# SUPPLIED INFORMATION
····················
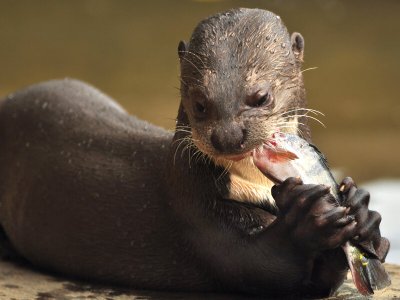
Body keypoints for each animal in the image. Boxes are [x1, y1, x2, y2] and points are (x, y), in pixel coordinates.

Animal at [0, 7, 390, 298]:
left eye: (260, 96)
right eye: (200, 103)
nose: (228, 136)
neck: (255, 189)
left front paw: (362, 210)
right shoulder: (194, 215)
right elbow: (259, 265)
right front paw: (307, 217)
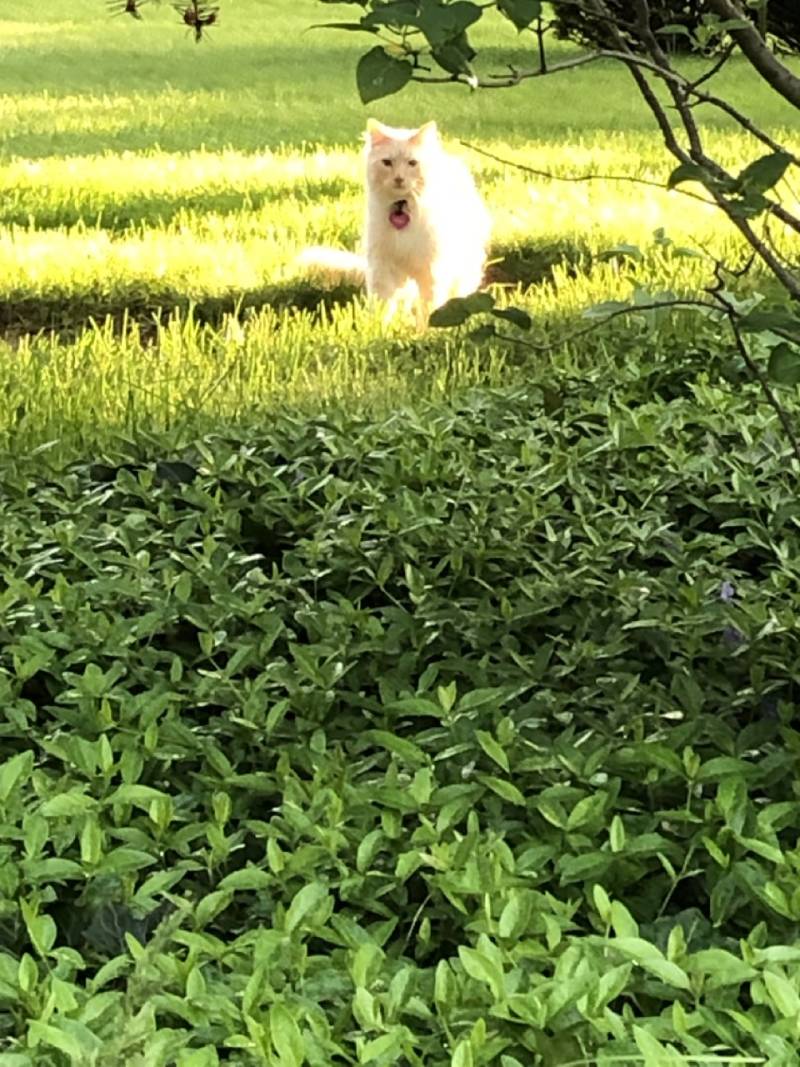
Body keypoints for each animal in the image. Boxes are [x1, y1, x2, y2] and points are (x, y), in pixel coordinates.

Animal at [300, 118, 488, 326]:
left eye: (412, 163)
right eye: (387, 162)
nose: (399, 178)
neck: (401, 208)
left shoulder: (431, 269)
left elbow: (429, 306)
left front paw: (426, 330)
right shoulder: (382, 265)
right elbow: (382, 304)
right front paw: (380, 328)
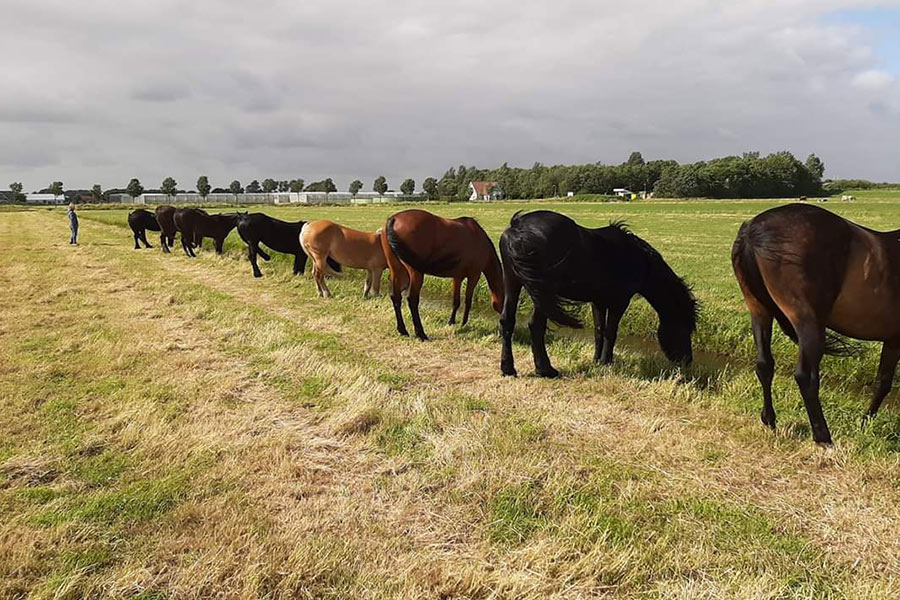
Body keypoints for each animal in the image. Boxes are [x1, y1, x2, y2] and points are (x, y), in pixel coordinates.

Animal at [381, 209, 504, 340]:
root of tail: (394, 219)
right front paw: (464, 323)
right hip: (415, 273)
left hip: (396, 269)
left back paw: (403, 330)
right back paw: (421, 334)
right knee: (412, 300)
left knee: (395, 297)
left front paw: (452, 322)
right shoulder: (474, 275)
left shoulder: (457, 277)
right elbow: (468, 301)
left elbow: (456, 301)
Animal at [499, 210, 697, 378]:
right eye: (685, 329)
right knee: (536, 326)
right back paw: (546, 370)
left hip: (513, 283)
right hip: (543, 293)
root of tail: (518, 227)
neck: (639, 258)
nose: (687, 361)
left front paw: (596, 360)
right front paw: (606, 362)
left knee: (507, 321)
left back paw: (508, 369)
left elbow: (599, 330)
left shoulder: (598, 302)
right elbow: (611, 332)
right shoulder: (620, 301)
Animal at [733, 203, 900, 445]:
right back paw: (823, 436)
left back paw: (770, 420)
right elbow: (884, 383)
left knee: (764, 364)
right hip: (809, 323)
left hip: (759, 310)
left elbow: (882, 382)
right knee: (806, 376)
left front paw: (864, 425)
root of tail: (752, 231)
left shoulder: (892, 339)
····················
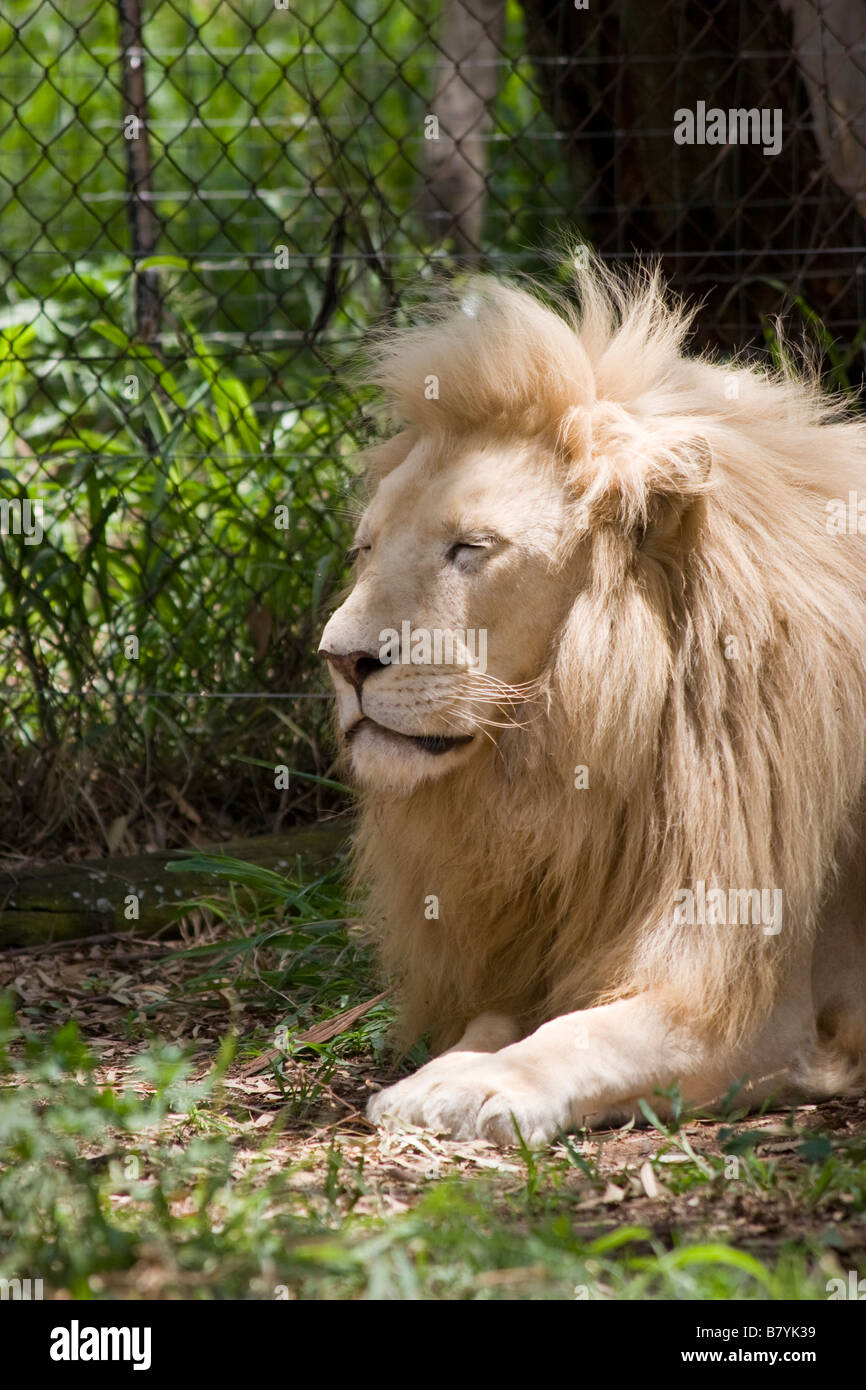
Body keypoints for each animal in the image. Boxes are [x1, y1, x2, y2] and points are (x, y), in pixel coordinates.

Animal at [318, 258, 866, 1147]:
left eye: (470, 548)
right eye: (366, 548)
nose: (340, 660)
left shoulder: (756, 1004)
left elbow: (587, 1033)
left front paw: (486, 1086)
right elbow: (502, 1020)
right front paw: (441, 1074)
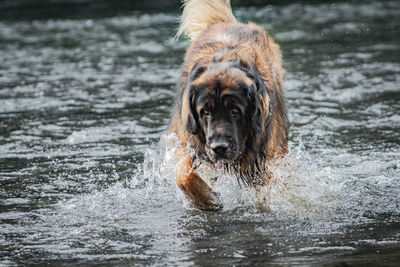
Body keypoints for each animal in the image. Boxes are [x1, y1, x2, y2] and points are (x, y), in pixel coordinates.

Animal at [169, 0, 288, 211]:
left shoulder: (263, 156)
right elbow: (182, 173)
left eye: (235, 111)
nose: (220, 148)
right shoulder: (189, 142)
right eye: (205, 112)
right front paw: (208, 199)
····················
# EXERCISE REQUIREMENTS
Return exactly the lines above, from the one with "left eye: (470, 548)" up to and including the one with "right front paw: (208, 199)", and include no pictures.

# OUTPUT FOR THIS TASK
left eye: (470, 548)
right eye: (366, 548)
nose: (340, 660)
left shoulder: (756, 1004)
left elbow: (587, 1033)
left front paw: (486, 1086)
right elbow: (502, 1020)
right front paw: (441, 1074)
Body keypoints for each animal in the image. Boxes are [x1, y1, x2, y2] and points are (x, y), in pixel coordinates.

Animal at [169, 0, 288, 211]:
left shoulder: (263, 156)
right elbow: (182, 173)
left eye: (235, 111)
nose: (220, 148)
right shoulder: (189, 142)
right eye: (205, 112)
right front paw: (208, 199)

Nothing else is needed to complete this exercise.